Brain Lateralization and Its Role in Language
Brain trauma can be especially destructive to an individual’s cognitive-communication skills. Such problems include disorganized oral and written communication, imprecise language and word-retrieval problems, use of socially inappropriate language, and comprehension difficulties. Furthermore, since conversational communication demands the integration of cognitive, language, and social skills, an individual suffering from a brain injury is especially burdened.
LeBlanc et al. (2014) found that individuals suffering from traumatic brain injury demonstrate two general problems with verbal communication. First, individuals displayed lower initiation and maintenance of conversational topics. Second, they demonstrated difficulty conveying the content of the discussion.
Written communication is also affected by brain injuries, resulting in difficulties participating and achieving success in academic, vocational, and social achievements (Dinnes et al. , 2018). In a study comparing 28 adults suffering from brain injury with 28 adults with learning disabilities, the researchers found no significant difference between the two groups (Dinnes et al. , 2018).
Similar to traumatic brain injury, Alzheimer’s disease impairs language functioning. According to Ferris & Farlow (2013), declining language abilities in Alzheimer’s patients have more clinical relevance than many of the other cognitive impairments such as memory loss, orientation and reasoning. Although many impairments affecting Alzheimer’s patients are troubling, language impairment affects other important functioning such as memory, orientation, and reasoning (Ferris & Farlow (2013)).
Alzheimer’s disease causes gradual decline in semantic and pragmatic levels of language processing. Such impairments include difficulties with finding words, understand the meaning of the words, choosing the correct words, avoiding the incorrect words for the topic of conversation, using ambiguous words, inventing words, and loss of fluency. Also, adapting communication appropriate to the social situation is impaired among Alzheimer’s patients, resulting in speaking too much, speaking at an inappropriate time, talking very loudly, repeating ideas, and drifting from the topic of conversation (Ferris & Farlow (2013)).

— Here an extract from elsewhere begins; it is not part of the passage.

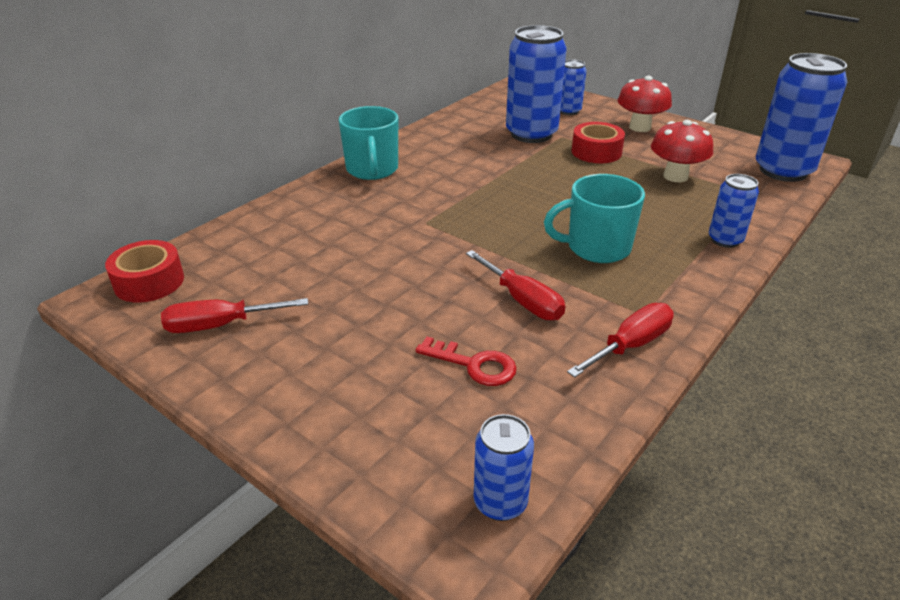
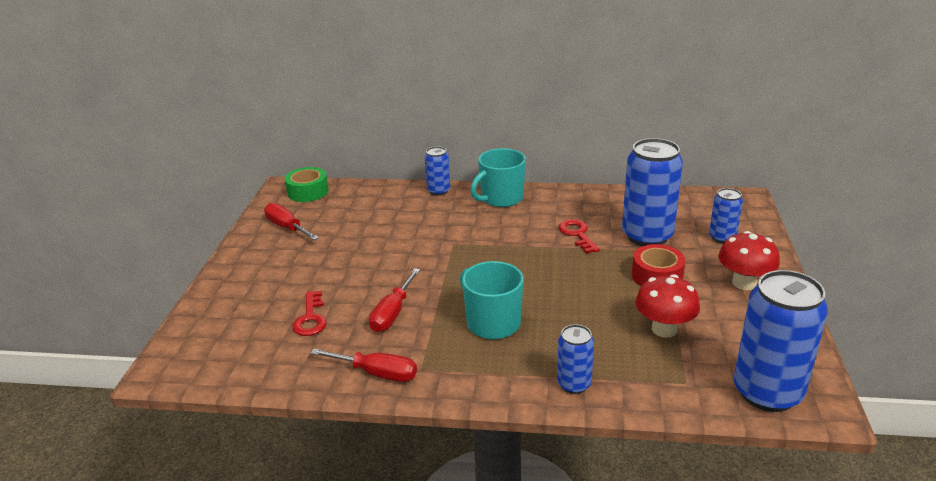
camera: 60 degrees right, 5 degrees down
red tape [105,240,184,303] -> green tape [285,167,329,202]
blue can [474,414,534,521] -> blue can moved to [425,146,450,196]
none -> red key [559,219,600,254]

Language impairments among Alzheimer’s patients develop gradually. In the early stages of the disease, language impairment involves lexical retrieval problems, loss of fluency, and problems with comprehension of both written and spoken language. As the disease progresses, loss of verbal fluency becomes much worse. In the late stages of the disease, speech becomes incoherent, repetitive and simple (Ferris & Farlow (2013)).

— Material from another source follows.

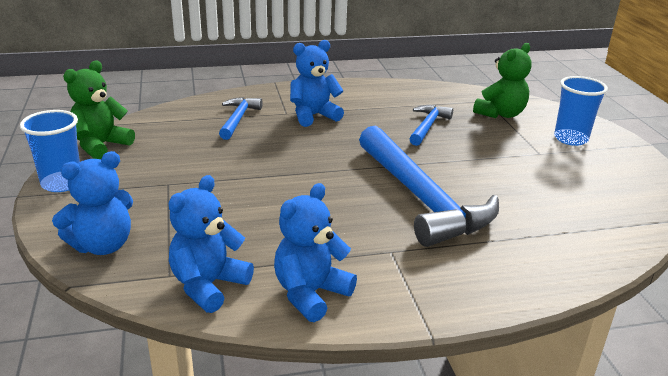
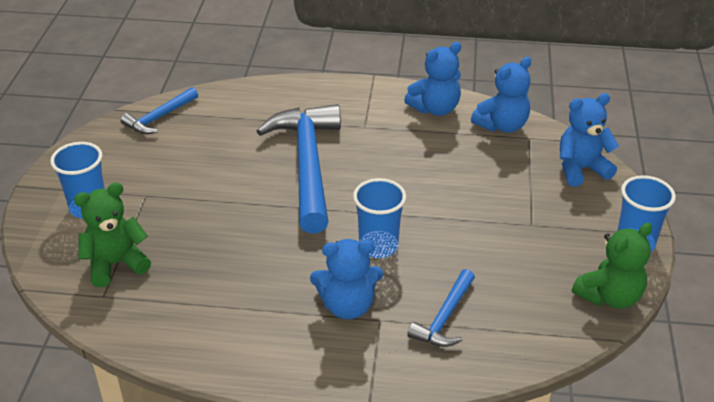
camera: 160 degrees left, 10 degrees up
blue hammer [409,105,453,146] -> blue hammer moved to [121,87,198,134]
none -> blue cup [353,178,406,258]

As a result of the loss of language skills, Alzheimer’s patients face many indirect problems. For example, as they lose their ability to communicate their needs to their caregivers, many of those needs remain unfulfilled. As an unfortunate result, language impairments oftentimes have a more negative affect on the quality of live for Alzheimer’s patients than does other diseases such as cancer (Ferris & Farlow (2013)). Also, since the caregivers of Alzheimer’s patients are commonly the patients’ family members and loved-ones, perhaps, the most devastating consequent of Alzheimer’s disease is the decline in the quality of their relationships with their loved-ones (Ferris & Farlow (2013)).

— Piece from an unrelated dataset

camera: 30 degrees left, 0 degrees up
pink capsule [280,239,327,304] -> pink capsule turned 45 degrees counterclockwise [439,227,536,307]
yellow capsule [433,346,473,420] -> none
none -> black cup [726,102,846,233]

In conclusion, whereas traumatic brain injury occurs from sudden, traumatic events such as falls, assaults and automobile accidents, Alzheimer’s disease results from more chronic, degenerative damage. Despite the differences in the causative factors of the two types of brain lateralization, the consequences to the loss of language skills are very similar. Both types of brain injury are very devastating to the patient. Accordingly, more research should be conducted in order to find more effective treatment for such disasters.